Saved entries
━━━━
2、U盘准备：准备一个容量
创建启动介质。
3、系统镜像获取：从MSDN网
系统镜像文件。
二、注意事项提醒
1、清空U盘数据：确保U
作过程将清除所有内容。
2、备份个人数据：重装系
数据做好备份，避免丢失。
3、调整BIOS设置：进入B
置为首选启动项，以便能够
━━━━
> [Work instructions]: Reproduce every line of these records without changing anything.

> [Answer]:
2、U盘准备：准备一个容量
创建启动介质。
3、系统镜像获取：从MSDN网
系统镜像文件。
二、注意事项提醒
1、清空U盘数据：确保U
作过程将清除所有内容。
2、备份个人数据：重装系
数据做好备份，避免丢失。
3、调整BIOS设置：进入B
置为首选启动项，以便能够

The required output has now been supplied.